BAME People Hit Hardest By Covid-19 Due To Decades Of 'Injustice, Inequality And Discrimination'

Jasmin Gray
·Politics news reporter, HuffPost UK
·3-min read
A review by Labour peer Doreen Lawrence concluded that decades of injustice and inequality led to BAME people being disproportionately hit by coronavirus  (Photo: Anthony Devlin via Getty Images)
A review by Labour peer Doreen Lawrence concluded that decades of injustice and inequality led to BAME people being disproportionately hit by coronavirus (Photo: Anthony Devlin via Getty Images)

Black, Asian and minority ethnic (BAME) people have been disproportionately hit by the Covid-19 pandemic as a result of “decades of structural injustice, inequality and discrimination”, a damning review led by Baroness Doreen Lawrence has found.

The report – which was commissioned by Labour leader Keir Starmer – branded the situation an “avoidable crisis”, warning that the pandemic must be a “watershed moment for change”.

“Black, Asian and minority ethnic people have been overexposed, under protected, stigmatised and overlooked during this pandemic – and this has been generations in the making,” Lawrence wrote.

It comes a week after HuffPost UK revealed that intensive care beds across England are filling up with BAME people at the same disproportionate rate as during the first peak, suggesting no lessons were learnt – despite the government making plenty of noise about the commissioning months ago of a review into the problem by Public Health England.

Lawrence’s work has now concluded that BAME people are not only more likely to work in sectors that have been “overexposed” to Covid-19, but to have a higher chance of having other conditions that increase the risk of serious illness and face greater barriers to accessing healthcare.

Workers have been put at risk by the government’s failure to facilitate Covid-secure workplaces, and the “no recourse to public funds” rule has disproportionately affected BAME communities, the report said.

It also warned that BAME people have faced “disgraceful racism” as people have sought to “blame different communities for the spread of the virus” – fuelled in part by global leaders dubbing it the “Chinese virus”.

Covid-19 (Photo: dowell via Getty Images)
Covid-19 (Photo: dowell via Getty Images)

In September, youth worker Hesketh Benoit told HuffPost UK how he had lost 37 friends to Covid-19 – 36 of whom were Black.
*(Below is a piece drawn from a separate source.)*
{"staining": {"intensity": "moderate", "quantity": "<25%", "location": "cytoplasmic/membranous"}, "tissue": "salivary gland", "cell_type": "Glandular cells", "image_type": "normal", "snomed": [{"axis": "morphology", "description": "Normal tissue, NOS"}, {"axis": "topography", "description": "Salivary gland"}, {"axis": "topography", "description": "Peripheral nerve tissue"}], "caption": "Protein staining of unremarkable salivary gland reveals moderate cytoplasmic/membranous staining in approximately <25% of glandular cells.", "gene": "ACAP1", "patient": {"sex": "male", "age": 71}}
“The penny started to drop very early on in the pandemic for me that all the people I knew who were dying of coronavirus were Black,” he said.

“I remember thinking: ‘I don’t know any Caucasian people who’ve died of it.’ And I have lots of friends and know so many people from very diverse backgrounds.”

Lawrence said her report was a “rallying cry” to break the “clear and tragic pattern” of discrimination and inequality that had led to BAME people being hit harder by the pandemic.

Among her recommendations to government was a warning that it must improve access to PPE in high-risk workplaces and make sure it is appropriate for all staff – including those who wear hijabs, turbans or have a beard for religious reasons.

Employers must also be reminded that they have a legal duty to record Covid-19 deaths caused by occupational exposure, the report said.

Meanwhile, Lawrence said the the government should suspend the “no recourse to public funds” rule for migrants – which prevents them from accessing services – during the pandemic.

And Labour peer also called for barriers to public health information – including linguistic, cultural and digital hurdles – to be removed by ministers by working with faith and community groups to get important messages about coronavirus across.

Labour leader Starmer welcomed the report, saying it must be a “turning point”.

“Government ministers should absorb this report and act immediately,” he said. “Failure to do so will leave many of our fellow citizens badly exposed over the winter.”